### Directions
a – In the Kalpa Sūtra page below, turn the paragraph that begins "In that period, in that age" into a short list, keeping its main facts.
b – Sum up the Kalpa Sūtra page below in two sentences.
c – From the Kalpa Sūtra page below, reproduce word for word the stretch from "Obeisance to the Arhats!" through "the principal benediction.".

═══ Document text ═══

Kalpa Sūtra
2:24 h Jainism
The Kalpa Sūtra (Sanskrit: कल्पसूत्र) is a Jain text containing the biographies of the Jain Tirthankaras, notably Parshvanatha and Mahavira. Though traditionally ascribed to Bhadrabahu, it is a 7th century CE text, as it was believed to be only orally transmitted., it was probably put to writing only after 980 or 993 years after the Nirvana(Moksha) of Mahavira.
The Kalpa Sûtra


Obeisance to the Arhats!

Obeisance to the Liberated Ones!

Obeisance to the Religious Guides!

Obeisance to the Religious Instructors! Obeisance to all Saints in the World!

This fivefold obeisance, destroying all sins, is of all benedictions the principal benediction.

In that period, in that age lived the Venerable Ascetic Mahâvîra, the five (most important moments of whose life happened) when the moon was in conjunction with the asterism Uttaraphalgunî; to wit, in Uttaraphalgunî he descended (from heaven), and having descended (thence), he entered the womb (of Devânandâ); in Uttaraphalgunî he was removed from the womb (of Devânandâ) to the womb (of Trisalâ); in Uttaraphalgunî he was born; in Uttaraphalgunî, tearing out his hair, he left the house and entered the state of houselessness; in Uttaraphalgunî he obtained the highest knowledge and intuition, called Kevala, which is infinite, supreme, unobstructed, unimpeded, complete, and perfect. But in. Svâti the Venerable One obtained final liberation.

End of the First Lecture.

═══ Data extract ═══

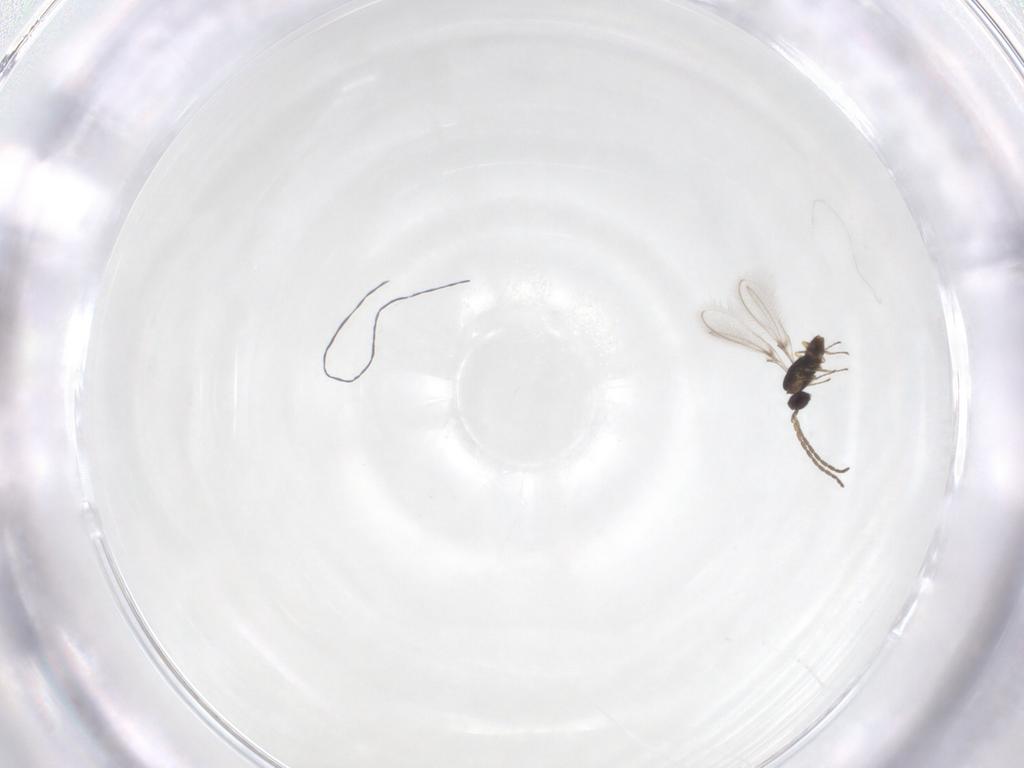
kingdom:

═══

### Exercise solutions
a –
Five key moments of the Venerable Ascetic Mahâvîra's life, all when the moon was in conjunction with the asterism Uttaraphalgunî:
- He descended from heaven and entered the womb of Devânandâ.
- He was moved from Devânandâ's womb to Trisalâ's womb.
- He was born.
- He tore out his hair, left the house and entered the state of houselessness.
- He obtained the highest knowledge and intuition, called Kevala, which is infinite, supreme, unobstructed, unimpeded, complete and perfect.

He obtained final liberation in Svâti.

b – The Kalpa Sūtra is a Jain text with biographies of the Jain Tirthankaras, notably Parshvanatha and Mahavira, and though traditionally ascribed to Bhadrabahu, it dates from the 7th century CE. The excerpt opens with a fivefold obeisance to the Arhats, the Liberated Ones, the Religious Guides, the Religious Instructors and all Saints, then says that five key moments of Mahâvîra's life happened when the moon was in Uttaraphalgunî, while his final liberation came in Svâti.

c –
Obeisance to the Arhats!

Obeisance to the Liberated Ones!

Obeisance to the Religious Guides!

Obeisance to the Religious Instructors! Obeisance to all Saints in the World!

This fivefold obeisance, destroying all sins, is of all benedictions the principal benediction.